What to work on:
1. In the meeting notes on online petition signatures, what yearly maintenance cost does Carr give?
2. Pick up the meeting notes on online petition signatures after their last line and continue them in the same style.

Nagle speaks! "I'll jump on that ship."
Young concurs BUT... doesn't like that we can't have paper and online signatures for the same petition.
Is Denver's e-sign process/system completely off the table?

That's what Boulder considered before starting down the online path, over equity concerns, bc iPads/tablets to gather signatures are expensive.
Denver pulled that offer bc they were in the middle of an election, Carr says; it's still available, but it would be melding two systems.

Someone could still use this system on an iPad; you just need internet access.
Carr: One of the things I love about this system is that ppl can see the petition. We've had instances in Boulder where oil ppl are talking about saving the environment and getting ppl to sign something they haven't even read.
Yates: That's why I want to give ppl the ability to undo their signature. I'm concerned where ppl are talked into signing, then later read it and want to undo it.
Carr: I don't think that's a big ask.
Brockett makes a remark about how IT ppl might disagree.
Friend: I will disagree with that when the time comes, bc you can't undo your paper signature. It's not equal.
Friend again: I don't want to go back, but I was disappointed by the "murkiness" of that working group meeting. I would vote to go back and allow the working group to go back and do their work.
Carr: That working group ended. We had that December meeting as a courtesy.
And they were formed for a different reason.
Friend: Those ppl were very dedicated and informed. The murkiness of those ppl saying we can't undo this is just enough that I would vote to go back.
Swetlik: What are costs per year?
Carr: $40,000 maintenance costs
There may be more, IT lady says, but she doesn't remember them RN.

Data segment:
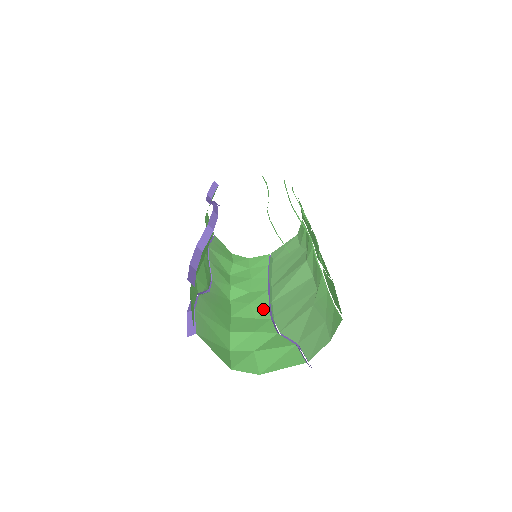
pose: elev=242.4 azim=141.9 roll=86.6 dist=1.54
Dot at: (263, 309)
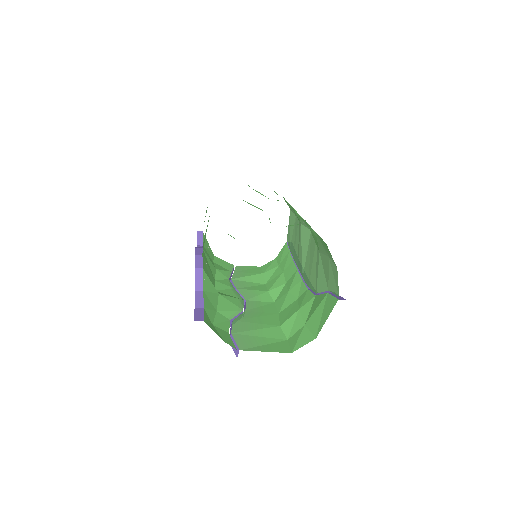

Results of the tasks:
1. $40,000

2.
Swetlik: My only ask is that whoever is sitting here 4 yrs from now, look at this contract and consider that we should be leaders with open source software.
Joseph speaks! She is concerned about the cost, but doesn't want to start over. If there's an issue in the future, can we fix it without going back?
Carr: We plan to have a functioning system in June for testing. There has been a suggestion to open it up to the community, but IT folks aren't in love with that idea bc it will open it up to hacking b4 it's finished.
We will come back with regular updates to council.
Brockett: I want to have a period of community test use but before it goes live with actual petitions.
Carr: I think we can do that, yes.
Young: With Runbeck, for $40K/yr if we have issues, we call them and they fix it. What happens with open source software?
Carr: We use OSS in the city. We have contracts with ppl who can fix things. So it's doable.
Weaver: The most important thing is you have ppl maintaining whatever it is. You can have really lousy open source code where it only got partway to where it needs to be, or great open source code where you've got groups maintaining it.
"I don't think open source or non-open source is the critical thing," Weaver says. "It's are we going to get what we want and need out of the thing?"
Weaver doesn't want to go back. It's "unfortunate" that the process wasn't as transparent as it could have been, but the thing with competitive bidding is that once the RFP is issued, it's out of council's hands unless something really, really wrong is going on. I don't see that.
Also defends the inclusion of Pomerance's suggestions in the staff presentation. He was on the election working group.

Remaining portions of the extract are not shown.